Given that most of the PV supply chain is controlled abroad, it can be hard to stay competitive in the global or even domestic market. Stoepker adds that the new financial supports provide a solid foundation to build on the significant support offered by Georgia to help build the new facility, and this is driven by a clear push towards buying modules made in America. Initially, the new factory will primarily serve the growing demand in the US market.

“Right now, 80% of ingots and wafers are made in China,” Stoepker adds. “So, this is really important in terms of diversifying where people can buy their components for solar panels. The demand is high for solar around the world. And we need to be able to rise to that demand.”

The significance of the new facility is held in its vertical integration, which has not been achieved in the US at this scale before. Silicon, ingots and wafers have tended to be vastly outweighed by cell production and module assembly in the US. However, by becoming a major stakeholder in REC Silicon, a Norway-headquartered producer of silicon materials that has two plants in the US, Qcells can now tap into this market and combine it with an already well-established cell and module production capability.

Silicon production is the most energy-intensive part of the PV manufacturing cycle, but REC Silicon’s operations at Moses Lake in the state of Washington and at Butte in Montana are 100% powered by hydropower.

“There are a lot of customers that are wanting to buy the most sustainable products out there and we’ll hopefully be able to offer that very soon,” says Stoepker, adding: “There are other companies that are exploring other components, but it is not vertically integrated.
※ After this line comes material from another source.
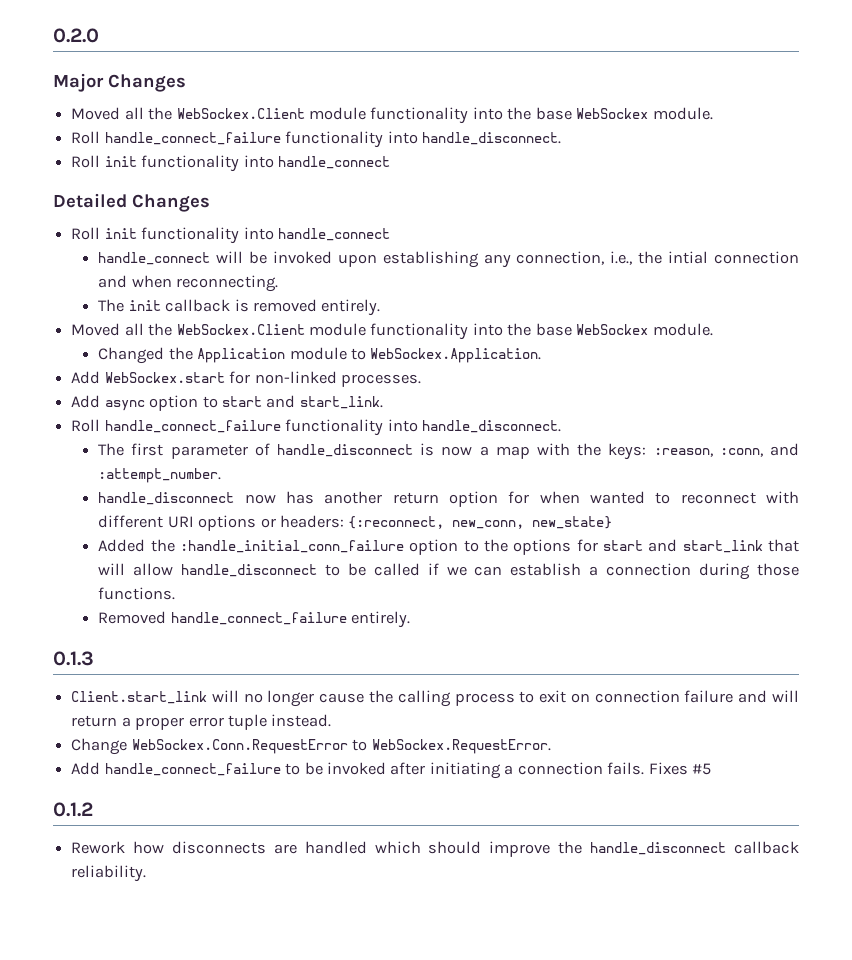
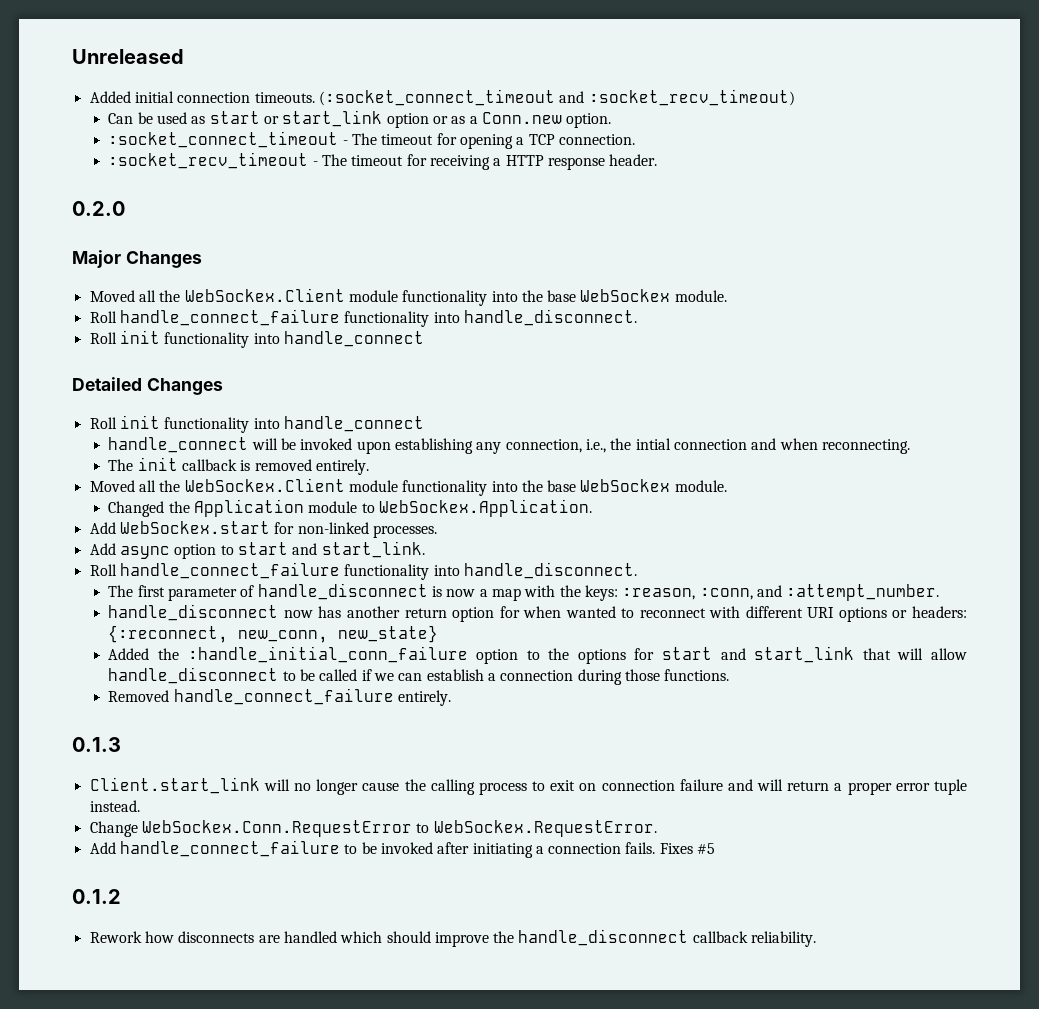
(53, 35) none -> [72,49,184,64] [89,89,795,106] [108,110,612,128] [108,131,635,149] [108,152,658,170] Unreleased // Added initial connection timeouts. (:socket_connect_timeout and :socket_recv_timeout) // Can be used as start or start_link option or as a Conn.new option. // :socket_connect_timeout - The timeout for opening a TCP connection. // :socket_recv_timeout - The timeout for receiving a HTTP response header. //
So, the fact that we are able to provide all of the pieces that make a panel whole for our customers is really attractive.”
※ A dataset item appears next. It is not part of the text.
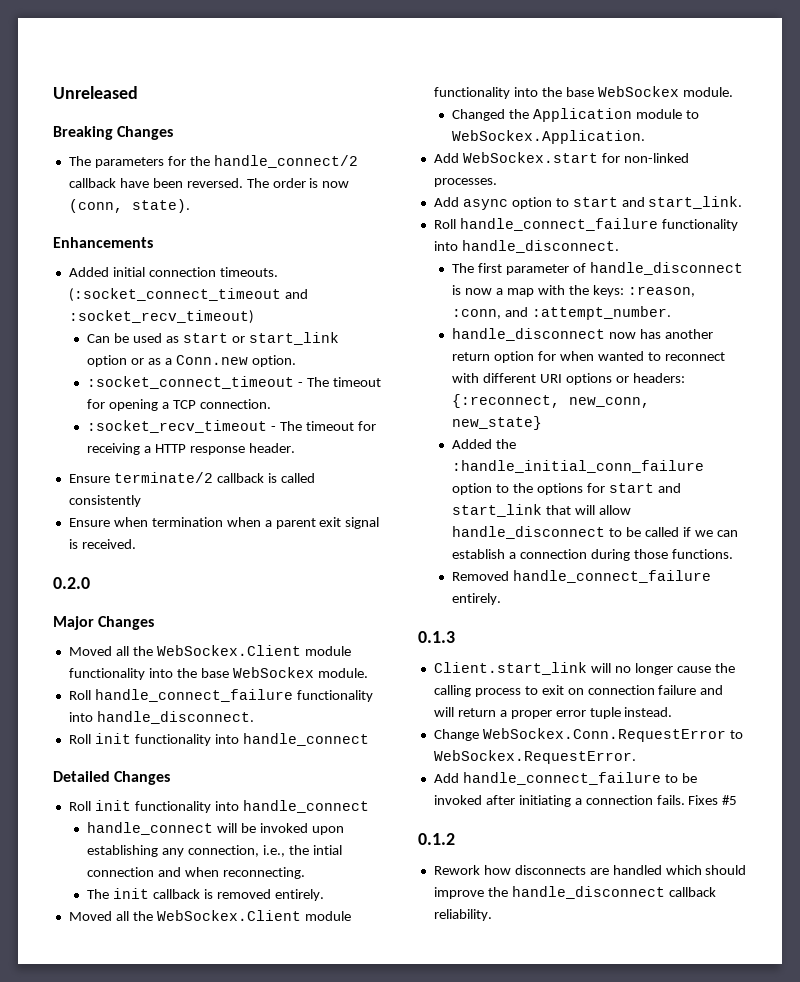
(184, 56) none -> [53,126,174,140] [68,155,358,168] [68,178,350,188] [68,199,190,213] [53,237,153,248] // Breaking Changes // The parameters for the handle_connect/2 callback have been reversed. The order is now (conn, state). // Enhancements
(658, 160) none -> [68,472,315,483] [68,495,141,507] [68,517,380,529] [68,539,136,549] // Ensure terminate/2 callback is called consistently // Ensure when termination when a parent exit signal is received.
Qcells did not provide details on which specific module types it would be producing.

Georgia’s pull

Led by Senator Ossoff, Georgia is making its own incentives for renewables and is working with clean energy companies to create the policy vehicles necessary for large-scale announcements like that of Qcells.

Qcells is already well positioned in the state having already put in place what is said to be the largest PV manufacturing facility in the western hemisphere in Dalton, which it has been working on with the state since 2018.

Georgia also has land available near city centres, which is important for Qcells’ requirement of hiring around 2,500 new people on top of its current workforce. Stoepker issues a common refrain heard from the US solar industry in recent months, which is that the biggest challenge is going to be hiring new employees.

“We have to hire people and we are going to ramp up really quickly,” she says. “We are going to be scrambling looking for really incredible individuals that want to join this company and be a part of our mission. it’s a challenge but it’s also a huge opportunity. That’s why we’ve strategically located our facilities in places that we think would be of interest to people who want to join the clean energy industry as a career.”

The site location is 40 miles from Atlanta, the largest city in the state, and Qcells is hoping to draw interest from high-skilled workers coming out of Georgia Tech university.

Qcells’ parent company, Hanwha Solutions, has said that it intends to break ground on the manufacturing plant in Q1 2023 and reach 8.4GW of module production in Georgia by 2024.

Last week, Qcells signed a deal with Microsoft to supply at least 2.5GW of its modules to projects from which the tech giant will purchase renewable energy.